=== RECORD EXTRACTS ===

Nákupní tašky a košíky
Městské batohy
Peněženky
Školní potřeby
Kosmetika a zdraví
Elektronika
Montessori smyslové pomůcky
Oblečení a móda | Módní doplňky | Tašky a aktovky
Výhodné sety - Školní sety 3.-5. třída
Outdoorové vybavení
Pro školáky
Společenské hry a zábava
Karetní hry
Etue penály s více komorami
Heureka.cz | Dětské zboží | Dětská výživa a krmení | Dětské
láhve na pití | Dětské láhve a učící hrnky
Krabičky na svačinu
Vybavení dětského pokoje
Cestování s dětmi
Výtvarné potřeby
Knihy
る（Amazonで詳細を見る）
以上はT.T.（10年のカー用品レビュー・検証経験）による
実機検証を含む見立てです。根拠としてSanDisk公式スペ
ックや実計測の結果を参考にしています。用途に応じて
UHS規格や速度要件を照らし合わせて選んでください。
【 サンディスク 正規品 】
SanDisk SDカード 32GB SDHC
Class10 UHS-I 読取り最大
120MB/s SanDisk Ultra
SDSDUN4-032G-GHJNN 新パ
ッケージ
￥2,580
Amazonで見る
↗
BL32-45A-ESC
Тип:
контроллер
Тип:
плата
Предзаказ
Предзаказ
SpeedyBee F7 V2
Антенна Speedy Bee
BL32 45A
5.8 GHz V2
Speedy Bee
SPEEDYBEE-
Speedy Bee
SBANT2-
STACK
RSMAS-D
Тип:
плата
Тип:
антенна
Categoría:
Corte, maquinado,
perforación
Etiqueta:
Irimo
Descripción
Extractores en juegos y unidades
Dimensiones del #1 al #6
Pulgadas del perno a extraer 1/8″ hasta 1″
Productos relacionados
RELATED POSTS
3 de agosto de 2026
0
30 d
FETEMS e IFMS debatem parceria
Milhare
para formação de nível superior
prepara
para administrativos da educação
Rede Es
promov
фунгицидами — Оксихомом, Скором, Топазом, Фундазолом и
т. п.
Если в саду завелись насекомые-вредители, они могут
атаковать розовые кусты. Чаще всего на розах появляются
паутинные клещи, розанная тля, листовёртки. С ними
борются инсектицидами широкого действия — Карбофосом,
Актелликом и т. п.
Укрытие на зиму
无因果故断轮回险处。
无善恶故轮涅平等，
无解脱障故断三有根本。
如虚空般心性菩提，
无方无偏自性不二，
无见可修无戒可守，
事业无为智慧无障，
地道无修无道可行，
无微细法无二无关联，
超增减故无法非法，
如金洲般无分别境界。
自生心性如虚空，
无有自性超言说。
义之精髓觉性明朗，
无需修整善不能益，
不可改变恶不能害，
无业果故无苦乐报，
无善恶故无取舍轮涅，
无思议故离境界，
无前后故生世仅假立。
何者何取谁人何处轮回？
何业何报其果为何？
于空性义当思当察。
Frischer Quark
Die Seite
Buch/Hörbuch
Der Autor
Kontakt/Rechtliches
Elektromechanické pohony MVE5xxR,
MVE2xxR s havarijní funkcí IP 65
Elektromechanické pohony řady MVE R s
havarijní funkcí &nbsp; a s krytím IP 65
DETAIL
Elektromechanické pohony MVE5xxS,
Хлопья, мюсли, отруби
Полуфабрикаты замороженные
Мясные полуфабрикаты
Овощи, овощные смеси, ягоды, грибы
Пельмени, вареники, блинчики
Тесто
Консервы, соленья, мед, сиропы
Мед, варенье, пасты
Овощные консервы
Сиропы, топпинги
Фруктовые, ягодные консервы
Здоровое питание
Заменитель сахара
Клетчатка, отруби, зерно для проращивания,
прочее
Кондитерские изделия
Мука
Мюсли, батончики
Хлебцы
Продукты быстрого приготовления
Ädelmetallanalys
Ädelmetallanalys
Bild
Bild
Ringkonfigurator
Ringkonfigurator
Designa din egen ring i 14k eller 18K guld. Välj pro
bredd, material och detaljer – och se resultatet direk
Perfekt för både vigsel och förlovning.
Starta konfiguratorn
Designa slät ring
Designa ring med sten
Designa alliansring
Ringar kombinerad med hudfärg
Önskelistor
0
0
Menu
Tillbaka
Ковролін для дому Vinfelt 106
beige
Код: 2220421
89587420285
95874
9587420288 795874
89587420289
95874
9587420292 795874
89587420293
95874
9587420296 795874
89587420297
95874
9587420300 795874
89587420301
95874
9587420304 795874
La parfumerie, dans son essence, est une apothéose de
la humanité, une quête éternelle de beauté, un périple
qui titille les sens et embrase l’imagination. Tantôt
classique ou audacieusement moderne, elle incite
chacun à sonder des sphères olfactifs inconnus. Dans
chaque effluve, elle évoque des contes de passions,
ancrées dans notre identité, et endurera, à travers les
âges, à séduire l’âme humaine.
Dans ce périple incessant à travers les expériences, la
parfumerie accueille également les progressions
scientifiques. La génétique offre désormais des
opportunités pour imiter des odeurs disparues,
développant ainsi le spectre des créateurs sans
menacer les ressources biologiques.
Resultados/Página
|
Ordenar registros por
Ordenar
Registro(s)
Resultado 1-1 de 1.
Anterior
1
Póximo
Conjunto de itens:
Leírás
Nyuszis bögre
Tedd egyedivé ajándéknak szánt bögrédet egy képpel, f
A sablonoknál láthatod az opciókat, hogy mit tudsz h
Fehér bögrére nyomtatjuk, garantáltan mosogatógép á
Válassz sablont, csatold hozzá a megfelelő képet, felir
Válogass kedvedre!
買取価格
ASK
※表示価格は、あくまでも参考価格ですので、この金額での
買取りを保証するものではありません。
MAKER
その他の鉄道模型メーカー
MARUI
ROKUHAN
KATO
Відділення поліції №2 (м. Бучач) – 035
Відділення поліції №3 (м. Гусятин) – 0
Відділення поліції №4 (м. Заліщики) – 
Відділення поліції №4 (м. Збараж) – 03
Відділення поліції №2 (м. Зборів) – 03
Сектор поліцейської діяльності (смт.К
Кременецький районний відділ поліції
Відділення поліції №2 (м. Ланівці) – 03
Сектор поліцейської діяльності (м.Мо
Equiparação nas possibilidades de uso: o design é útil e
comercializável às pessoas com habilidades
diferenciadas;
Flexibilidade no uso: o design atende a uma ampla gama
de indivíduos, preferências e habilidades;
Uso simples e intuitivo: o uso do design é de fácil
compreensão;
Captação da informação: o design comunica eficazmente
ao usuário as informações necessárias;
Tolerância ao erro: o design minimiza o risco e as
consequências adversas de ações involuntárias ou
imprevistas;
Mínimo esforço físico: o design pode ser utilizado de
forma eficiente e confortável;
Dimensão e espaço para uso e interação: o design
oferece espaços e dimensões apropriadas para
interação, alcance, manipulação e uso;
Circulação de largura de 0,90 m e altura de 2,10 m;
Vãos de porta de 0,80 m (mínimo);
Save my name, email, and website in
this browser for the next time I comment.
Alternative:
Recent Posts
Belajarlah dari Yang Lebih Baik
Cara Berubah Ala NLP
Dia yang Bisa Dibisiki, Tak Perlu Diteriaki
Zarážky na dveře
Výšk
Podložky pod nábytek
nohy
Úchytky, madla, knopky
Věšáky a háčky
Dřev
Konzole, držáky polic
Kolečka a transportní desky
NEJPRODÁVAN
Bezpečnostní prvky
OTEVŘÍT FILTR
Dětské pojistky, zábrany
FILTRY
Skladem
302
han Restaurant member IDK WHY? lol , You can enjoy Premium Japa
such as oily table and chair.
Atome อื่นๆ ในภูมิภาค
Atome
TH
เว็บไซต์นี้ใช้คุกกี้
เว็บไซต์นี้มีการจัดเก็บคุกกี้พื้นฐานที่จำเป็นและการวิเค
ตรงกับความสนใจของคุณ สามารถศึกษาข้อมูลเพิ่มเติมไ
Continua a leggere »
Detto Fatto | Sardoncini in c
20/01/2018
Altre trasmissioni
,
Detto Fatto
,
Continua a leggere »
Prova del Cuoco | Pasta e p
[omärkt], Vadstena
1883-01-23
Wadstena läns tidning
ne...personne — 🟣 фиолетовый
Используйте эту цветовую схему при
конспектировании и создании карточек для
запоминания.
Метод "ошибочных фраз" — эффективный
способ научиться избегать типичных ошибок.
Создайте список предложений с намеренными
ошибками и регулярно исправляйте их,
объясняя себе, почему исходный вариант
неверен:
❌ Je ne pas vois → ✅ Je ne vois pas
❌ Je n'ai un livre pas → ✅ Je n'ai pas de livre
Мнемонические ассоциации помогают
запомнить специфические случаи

===

## [INSTRUCTION]
Please copy only these lines, exactly: the first line of the records through the line containing "サンディスク 正規品 】", ends included.

## [SOLVED PROBLEM]
Nákupní tašky a košíky
Městské batohy
Peněženky
Školní potřeby
Kosmetika a zdraví
Elektronika
Montessori smyslové pomůcky
Oblečení a móda | Módní doplňky | Tašky a aktovky
Výhodné sety - Školní sety 3.-5. třída
Outdoorové vybavení
Pro školáky
Společenské hry a zábava
Karetní hry
Etue penály s více komorami
Heureka.cz | Dětské zboží | Dětská výživa a krmení | Dětské
láhve na pití | Dětské láhve a učící hrnky
Krabičky na svačinu
Vybavení dětského pokoje
Cestování s dětmi
Výtvarné potřeby
Knihy
る（Amazonで詳細を見る）
以上はT.T.（10年のカー用品レビュー・検証経験）による
実機検証を含む見立てです。根拠としてSanDisk公式スペ
ックや実計測の結果を参考にしています。用途に応じて
UHS規格や速度要件を照らし合わせて選んでください。
【 サンディスク 正規品 】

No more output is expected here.